Wayne Schiess has an interesting post on formatting your writing for screen readers. As Wayne points out, more and more people—including judges—are reading your writing on screen instead of on paper. So it makes sense to format your brief, memo, or whatever to make it screen friendly.
One thing Wayne suggests is to left-justify headings. I usually center my main headings (e.g. “Statement of the Case,” “Argument,” etc.) and left-justify my subheadings. But once, as an experiment, I tried left-justifying all headings—including the main ones.

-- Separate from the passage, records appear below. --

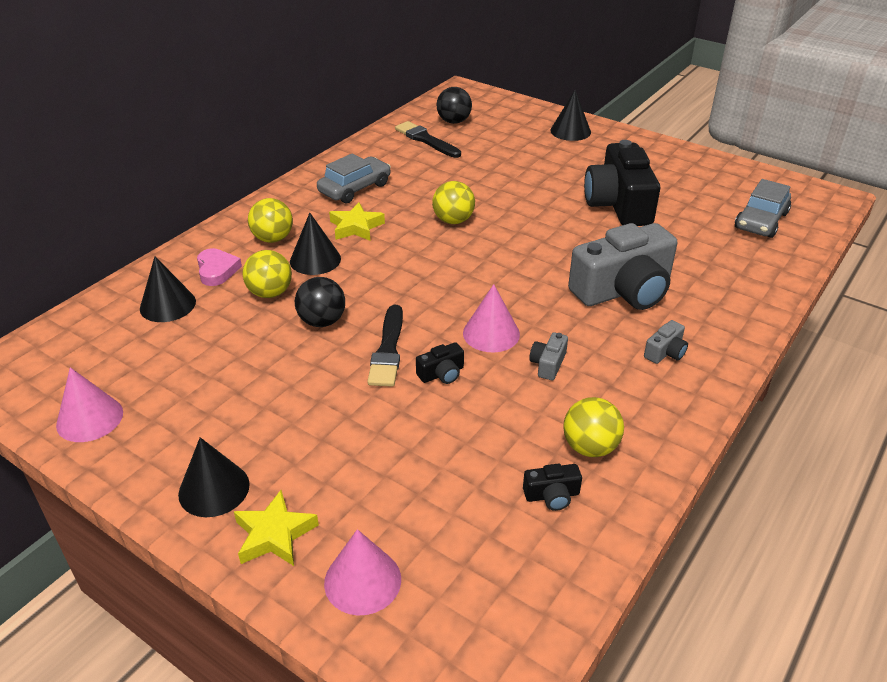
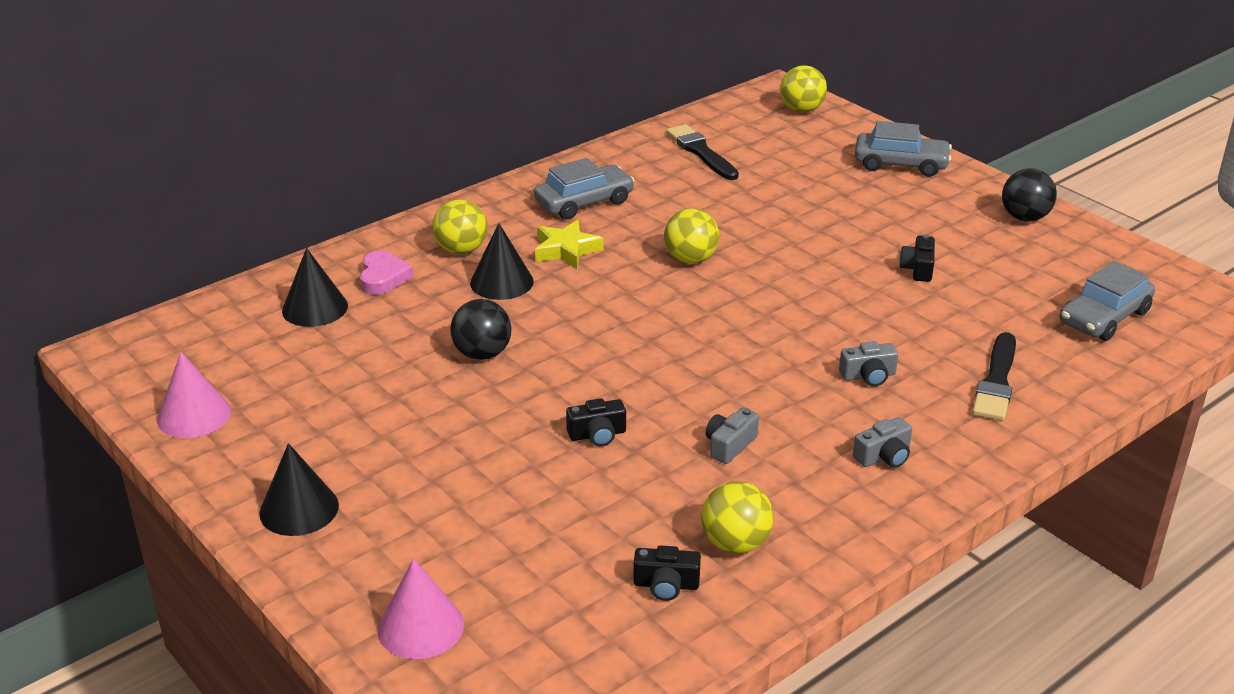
camera: 15 degrees right, 5 degrees down
(270, 293) = (434, 312): yellow ball -> yellow ball (801, 110)
(274, 534) = (346, 565): yellow star -> none
(388, 350) = (545, 398): black brush -> black brush (996, 381)
(454, 121) = (748, 132): black ball -> black ball (1024, 218)
(491, 333) = (676, 399): pink cone -> none
(570, 131) = (900, 164): black cone -> grey car
(619, 204) = (918, 269): black camera -> black camera, size x0.41
(623, 290) = (868, 376): grey camera -> grey camera, size x0.41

The resulting brief did not look bad. It certainly looked different. I went back to centering the main headings because I did not want the format of the brief to call attention to itself. But if we have reached the point where most readers are reading on screen instead of on paper, then it may be time to re-think the conventions originally developed for paper reading.

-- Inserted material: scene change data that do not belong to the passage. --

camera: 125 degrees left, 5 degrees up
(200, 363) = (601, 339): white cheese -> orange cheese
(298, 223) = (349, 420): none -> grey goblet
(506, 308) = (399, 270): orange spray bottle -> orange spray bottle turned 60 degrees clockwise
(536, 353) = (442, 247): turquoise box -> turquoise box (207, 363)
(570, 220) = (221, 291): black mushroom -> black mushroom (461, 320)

Just passing on an interesting post about informal style in writing generally and legal writing particularly, inspired by the Green Bag’s 2012 honorees for exemplary legal writing.1 It’s by Ryan G. Koopmans, a contributor to On Brief: Iowa’s Appellate Blog. Ryan advocates a less formal writing style. So do I, though I’m not sure that I’d call it informal versus formal. What I strive for is a relaxed, natural style—not prepackaged regurgitation of stock phrases, but language that comes from my own mind and heart.
Ryan asks the question, “Who is your style guide?” For me, it’s no one person. Two that come to mind are John Minor Wisdom and Antonin Scalia. I would not call their style “informal” so much as original and individual. Sames goes for Richard Posner and Alex Kozinski.
1 I’m not on the list.
If you are a procrastinating Louisiana lawyer still needing CLE credit, consider signing up for the Louisiana State Bar Association’s Multi-Section CLE, December 18–19 at the NOLA Sheraton. I will be filling in for my comrade Louis LaCour for the Appellate Section’s presentation at 8 a.m. on the 18th. The presentation will be a legal-writing clinic on techniques for emphasizing favorable stuff and de-emphasizing unfavorable stuff.
I had no idea that the grammar checker in Microsoft Word can be customized, until I read this post by Wayne Schiess.
Wayne Schiess reminds us practicing lawyers that we are professional writers, and we should therefore act like professional writers.